• **EXERCISE AIM**: Rewrite the lines of the material below with every instance of "common name" swapped for "vernacular name", leaving everything else unchanged. Omit the pictures from your answer.

• **GIVEN DATA**:
——

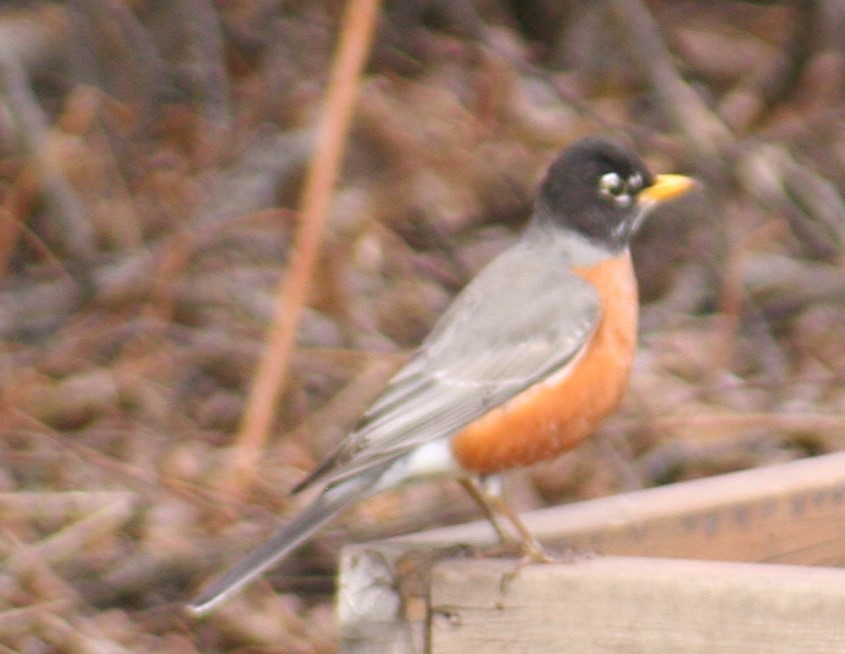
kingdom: Animalia
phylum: Chordata
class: Aves
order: Passeriformes
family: Turdidae
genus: Turdus
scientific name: Turdus migratorius
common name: American robin
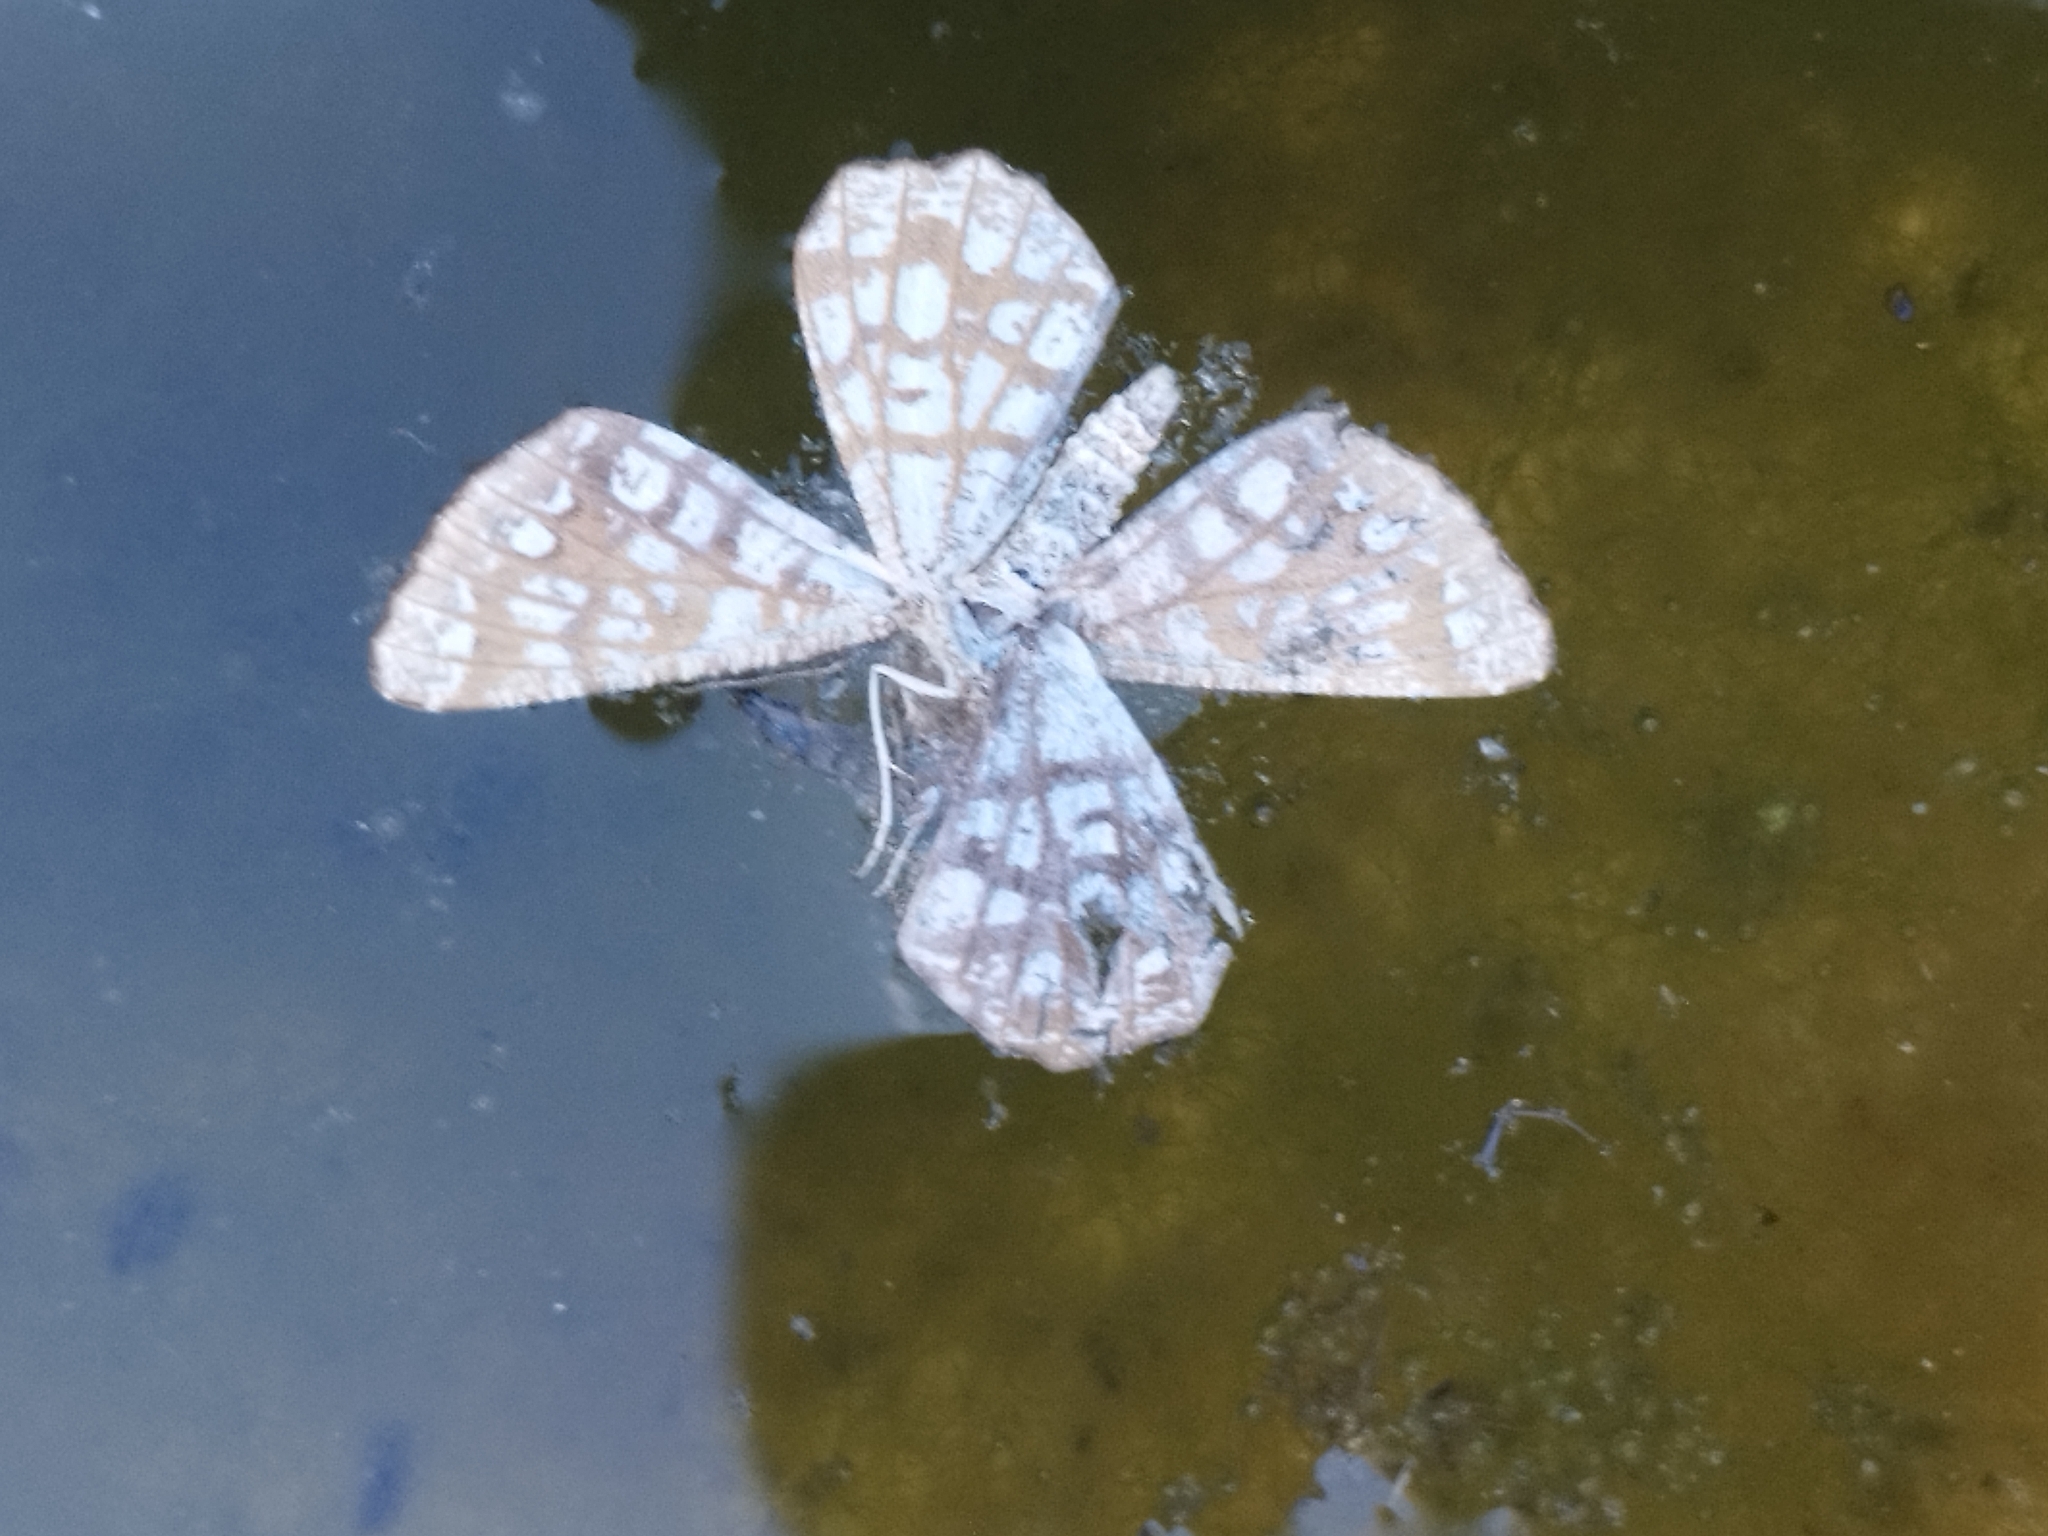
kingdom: Animalia
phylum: Arthropoda
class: Insecta
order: Lepidoptera
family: Geometridae
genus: Chiasmia
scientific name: Chiasmia clathrata
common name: Latticed heath
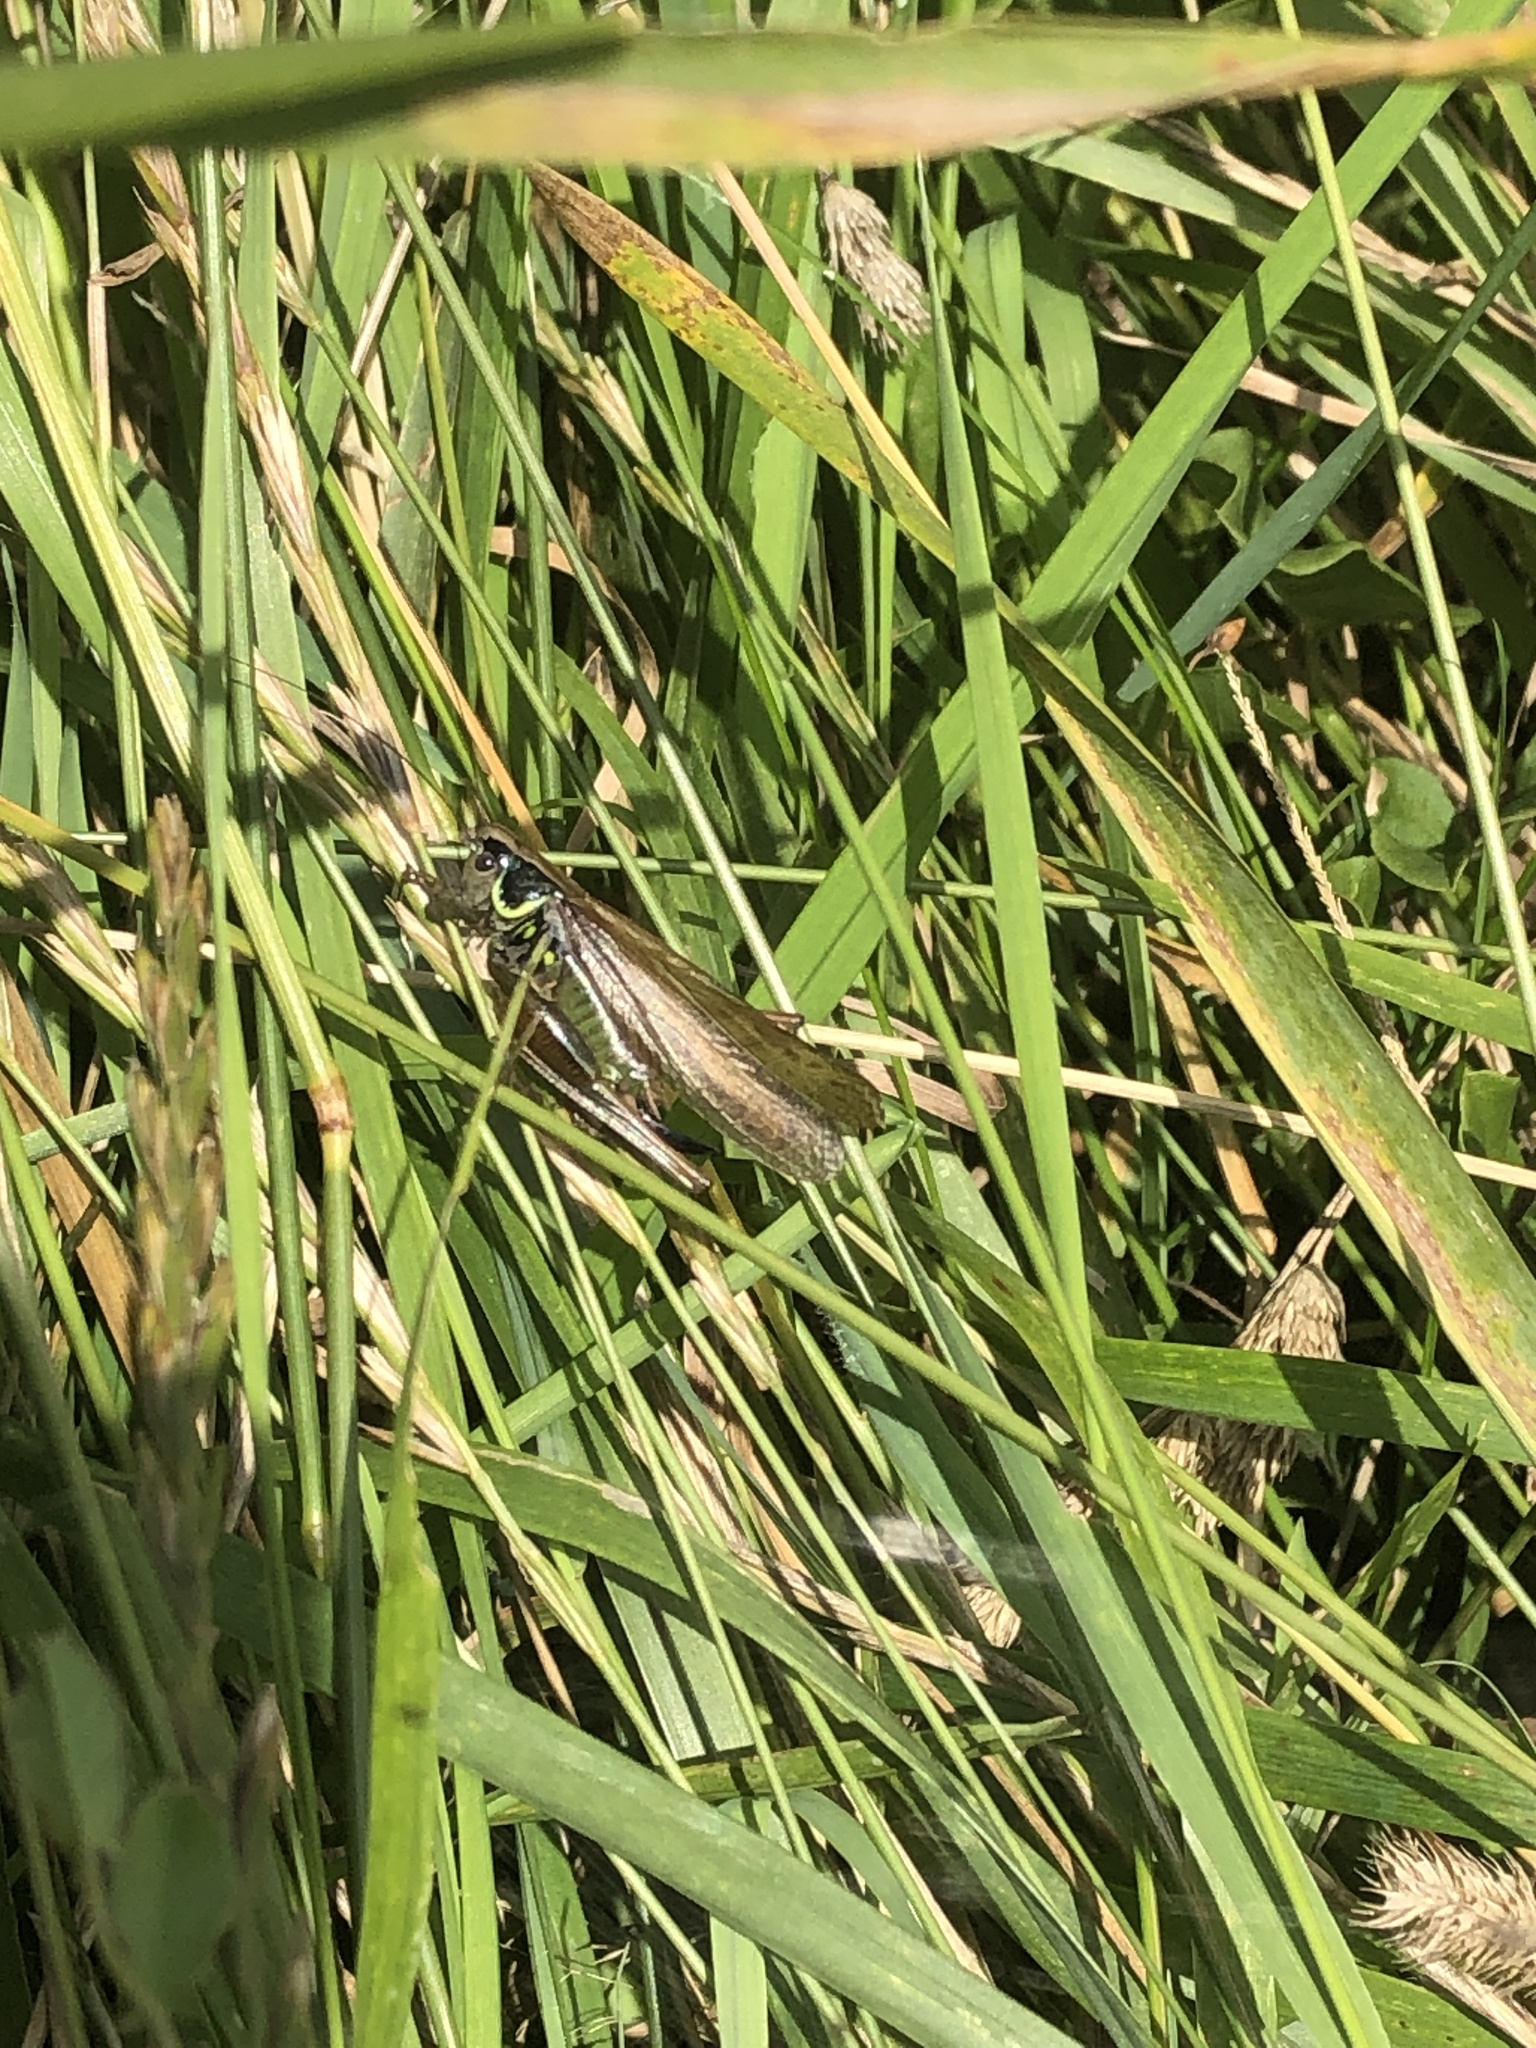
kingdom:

——

• **WRITTEN RESPONSE**:
kingdom: Animalia
phylum: Chordata
class: Aves
order: Passeriformes
family: Turdidae
genus: Turdus
scientific name: Turdus migratorius
vernacular name: American robin
kingdom: Animalia
phylum: Arthropoda
class: Insecta
order: Lepidoptera
family: Geometridae
genus: Chiasmia
scientific name: Chiasmia clathrata
vernacular name: Latticed heath
kingdom:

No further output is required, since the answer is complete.